→ **Activity**
Transcribe every record without leaving anything out or changing a word.

[Dataset entries]

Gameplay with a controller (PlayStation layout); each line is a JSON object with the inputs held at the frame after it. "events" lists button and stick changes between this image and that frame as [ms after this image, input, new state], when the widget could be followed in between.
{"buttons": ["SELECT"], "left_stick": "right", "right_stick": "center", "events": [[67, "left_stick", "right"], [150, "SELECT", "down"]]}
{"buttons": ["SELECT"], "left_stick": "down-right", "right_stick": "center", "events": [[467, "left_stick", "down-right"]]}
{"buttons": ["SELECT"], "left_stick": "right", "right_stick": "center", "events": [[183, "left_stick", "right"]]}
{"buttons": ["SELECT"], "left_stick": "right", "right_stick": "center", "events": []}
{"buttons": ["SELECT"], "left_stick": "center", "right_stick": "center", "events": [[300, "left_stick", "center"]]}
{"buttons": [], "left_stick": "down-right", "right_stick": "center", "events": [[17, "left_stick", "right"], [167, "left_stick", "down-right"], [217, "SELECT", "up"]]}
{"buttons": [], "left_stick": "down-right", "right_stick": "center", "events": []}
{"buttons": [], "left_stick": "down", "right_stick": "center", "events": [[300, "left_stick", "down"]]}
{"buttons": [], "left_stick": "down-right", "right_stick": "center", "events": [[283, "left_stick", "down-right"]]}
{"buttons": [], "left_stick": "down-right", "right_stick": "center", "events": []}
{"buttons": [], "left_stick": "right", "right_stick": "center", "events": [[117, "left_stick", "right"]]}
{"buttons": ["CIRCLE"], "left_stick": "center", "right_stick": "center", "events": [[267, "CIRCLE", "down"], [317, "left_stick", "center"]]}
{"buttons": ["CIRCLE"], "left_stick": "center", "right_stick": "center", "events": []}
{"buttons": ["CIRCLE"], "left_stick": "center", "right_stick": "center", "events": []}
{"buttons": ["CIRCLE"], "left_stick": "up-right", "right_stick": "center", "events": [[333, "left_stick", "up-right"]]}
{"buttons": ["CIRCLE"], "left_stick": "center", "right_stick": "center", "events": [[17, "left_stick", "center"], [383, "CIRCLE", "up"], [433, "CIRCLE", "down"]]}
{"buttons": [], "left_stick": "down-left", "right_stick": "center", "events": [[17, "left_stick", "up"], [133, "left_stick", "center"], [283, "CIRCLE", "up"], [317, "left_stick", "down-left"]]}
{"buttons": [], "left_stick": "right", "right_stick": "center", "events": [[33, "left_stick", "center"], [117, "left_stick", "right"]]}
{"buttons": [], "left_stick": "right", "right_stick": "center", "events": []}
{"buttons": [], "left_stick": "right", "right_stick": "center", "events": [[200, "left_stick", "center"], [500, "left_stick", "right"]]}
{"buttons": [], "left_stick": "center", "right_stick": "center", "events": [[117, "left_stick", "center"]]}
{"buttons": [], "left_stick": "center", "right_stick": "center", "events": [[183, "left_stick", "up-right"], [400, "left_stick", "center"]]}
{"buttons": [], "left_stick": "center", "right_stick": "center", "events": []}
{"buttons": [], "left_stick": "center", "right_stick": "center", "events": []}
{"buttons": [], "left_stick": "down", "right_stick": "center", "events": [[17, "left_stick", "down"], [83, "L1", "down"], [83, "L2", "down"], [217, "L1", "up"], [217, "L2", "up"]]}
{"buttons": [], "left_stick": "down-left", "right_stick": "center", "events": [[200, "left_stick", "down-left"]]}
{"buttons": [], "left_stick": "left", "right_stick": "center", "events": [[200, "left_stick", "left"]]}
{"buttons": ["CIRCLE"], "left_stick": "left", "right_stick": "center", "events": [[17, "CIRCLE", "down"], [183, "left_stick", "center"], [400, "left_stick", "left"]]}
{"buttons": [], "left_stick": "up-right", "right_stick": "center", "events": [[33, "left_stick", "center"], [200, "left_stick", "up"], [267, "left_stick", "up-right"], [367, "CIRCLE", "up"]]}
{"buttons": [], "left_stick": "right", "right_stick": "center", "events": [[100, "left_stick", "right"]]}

→ **The answer**
Gameplay with a controller (PlayStation layout); each line is a JSON object with the inputs held at the frame after it. "events" lists button and stick changes between this image and that frame as [ms after this image, input, new state], when the widget could be followed in between.
{"buttons": ["SELECT"], "left_stick": "right", "right_stick": "center", "events": [[67, "left_stick", "right"], [150, "SELECT", "down"]]}
{"buttons": ["SELECT"], "left_stick": "down-right", "right_stick": "center", "events": [[467, "left_stick", "down-right"]]}
{"buttons": ["SELECT"], "left_stick": "right", "right_stick": "center", "events": [[183, "left_stick", "right"]]}
{"buttons": ["SELECT"], "left_stick": "right", "right_stick": "center", "events": []}
{"buttons": ["SELECT"], "left_stick": "center", "right_stick": "center", "events": [[300, "left_stick", "center"]]}
{"buttons": [], "left_stick": "down-right", "right_stick": "center", "events": [[17, "left_stick", "right"], [167, "left_stick", "down-right"], [217, "SELECT", "up"]]}
{"buttons": [], "left_stick": "down-right", "right_stick": "center", "events": []}
{"buttons": [], "left_stick": "down", "right_stick": "center", "events": [[300, "left_stick", "down"]]}
{"buttons": [], "left_stick": "down-right", "right_stick": "center", "events": [[283, "left_stick", "down-right"]]}
{"buttons": [], "left_stick": "down-right", "right_stick": "center", "events": []}
{"buttons": [], "left_stick": "right", "right_stick": "center", "events": [[117, "left_stick", "right"]]}
{"buttons": ["CIRCLE"], "left_stick": "center", "right_stick": "center", "events": [[267, "CIRCLE", "down"], [317, "left_stick", "center"]]}
{"buttons": ["CIRCLE"], "left_stick": "center", "right_stick": "center", "events": []}
{"buttons": ["CIRCLE"], "left_stick": "center", "right_stick": "center", "events": []}
{"buttons": ["CIRCLE"], "left_stick": "up-right", "right_stick": "center", "events": [[333, "left_stick", "up-right"]]}
{"buttons": ["CIRCLE"], "left_stick": "center", "right_stick": "center", "events": [[17, "left_stick", "center"], [383, "CIRCLE", "up"], [433, "CIRCLE", "down"]]}
{"buttons": [], "left_stick": "down-left", "right_stick": "center", "events": [[17, "left_stick", "up"], [133, "left_stick", "center"], [283, "CIRCLE", "up"], [317, "left_stick", "down-left"]]}
{"buttons": [], "left_stick": "right", "right_stick": "center", "events": [[33, "left_stick", "center"], [117, "left_stick", "right"]]}
{"buttons": [], "left_stick": "right", "right_stick": "center", "events": []}
{"buttons": [], "left_stick": "right", "right_stick": "center", "events": [[200, "left_stick", "center"], [500, "left_stick", "right"]]}
{"buttons": [], "left_stick": "center", "right_stick": "center", "events": [[117, "left_stick", "center"]]}
{"buttons": [], "left_stick": "center", "right_stick": "center", "events": [[183, "left_stick", "up-right"], [400, "left_stick", "center"]]}
{"buttons": [], "left_stick": "center", "right_stick": "center", "events": []}
{"buttons": [], "left_stick": "center", "right_stick": "center", "events": []}
{"buttons": [], "left_stick": "down", "right_stick": "center", "events": [[17, "left_stick", "down"], [83, "L1", "down"], [83, "L2", "down"], [217, "L1", "up"], [217, "L2", "up"]]}
{"buttons": [], "left_stick": "down-left", "right_stick": "center", "events": [[200, "left_stick", "down-left"]]}
{"buttons": [], "left_stick": "left", "right_stick": "center", "events": [[200, "left_stick", "left"]]}
{"buttons": ["CIRCLE"], "left_stick": "left", "right_stick": "center", "events": [[17, "CIRCLE", "down"], [183, "left_stick", "center"], [400, "left_stick", "left"]]}
{"buttons": [], "left_stick": "up-right", "right_stick": "center", "events": [[33, "left_stick", "center"], [200, "left_stick", "up"], [267, "left_stick", "up-right"], [367, "CIRCLE", "up"]]}
{"buttons": [], "left_stick": "right", "right_stick": "center", "events": [[100, "left_stick", "right"]]}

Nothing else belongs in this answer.